THE DATA:
○ ○ ○ ○
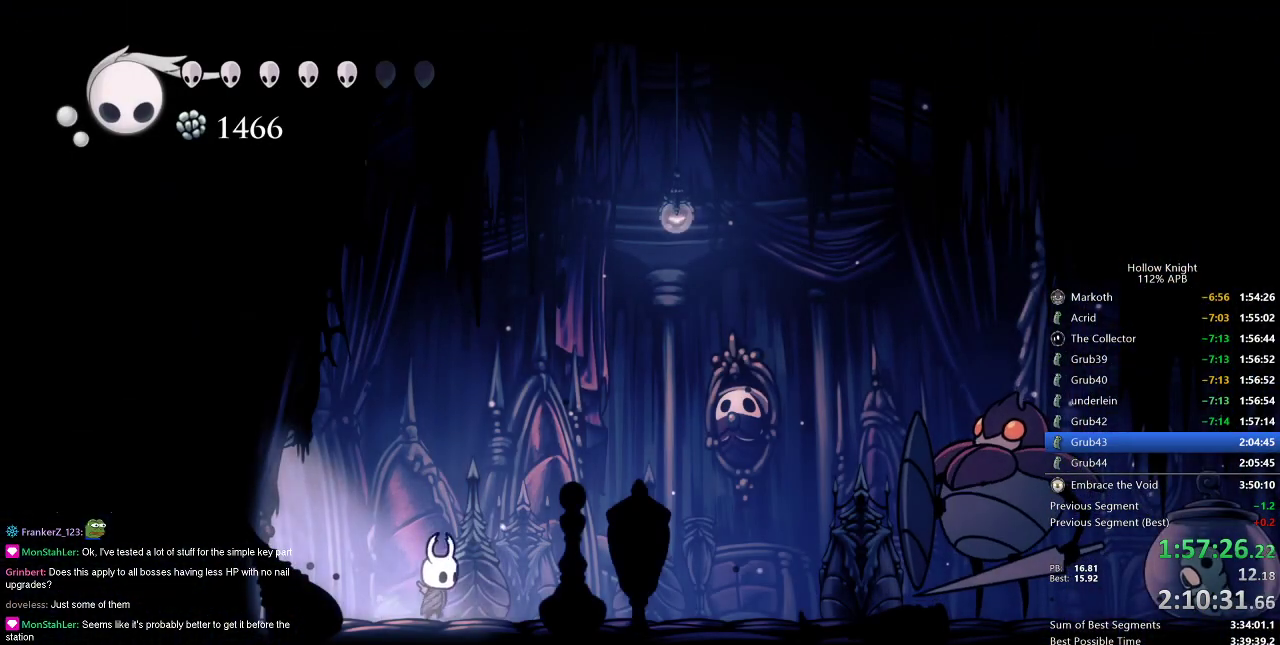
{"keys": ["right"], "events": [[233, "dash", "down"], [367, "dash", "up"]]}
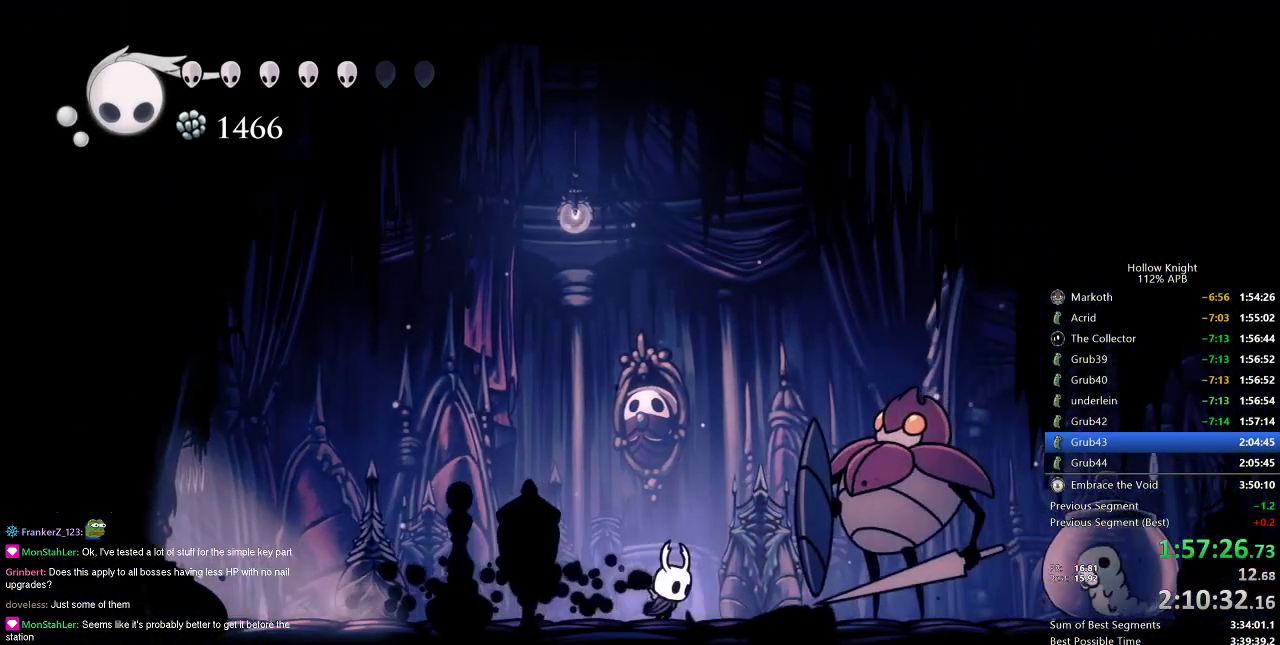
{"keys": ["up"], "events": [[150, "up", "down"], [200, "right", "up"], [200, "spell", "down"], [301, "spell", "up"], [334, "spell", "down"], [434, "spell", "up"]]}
○ ○ ○ ○
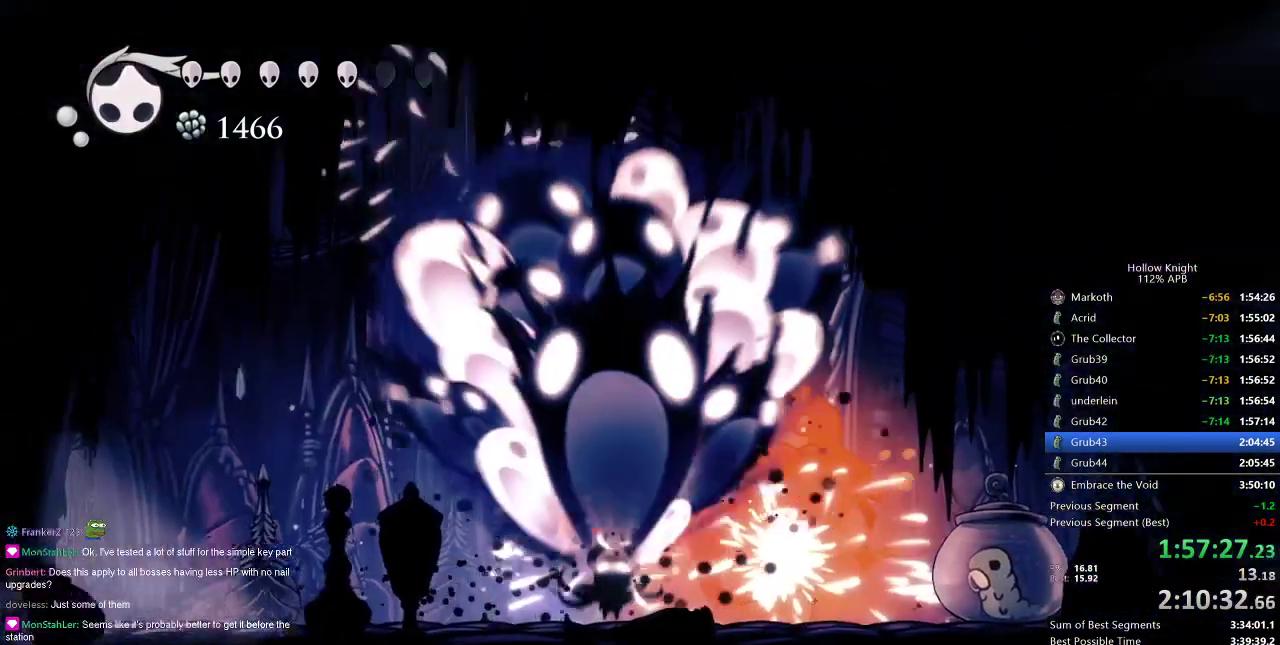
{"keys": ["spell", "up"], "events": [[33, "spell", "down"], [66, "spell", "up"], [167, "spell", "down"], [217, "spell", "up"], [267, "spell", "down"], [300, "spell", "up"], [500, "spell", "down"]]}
○ ○ ○ ○
EXERCISE GOAL: Using the data above, show each line where "right" occurs.

EXERCISE ANSWER:
{"keys": ["right"], "events": [[233, "dash", "down"], [367, "dash", "up"]]}
{"keys": ["up"], "events": [[150, "up", "down"], [200, "right", "up"], [200, "spell", "down"], [301, "spell", "up"], [334, "spell", "down"], [434, "spell", "up"]]}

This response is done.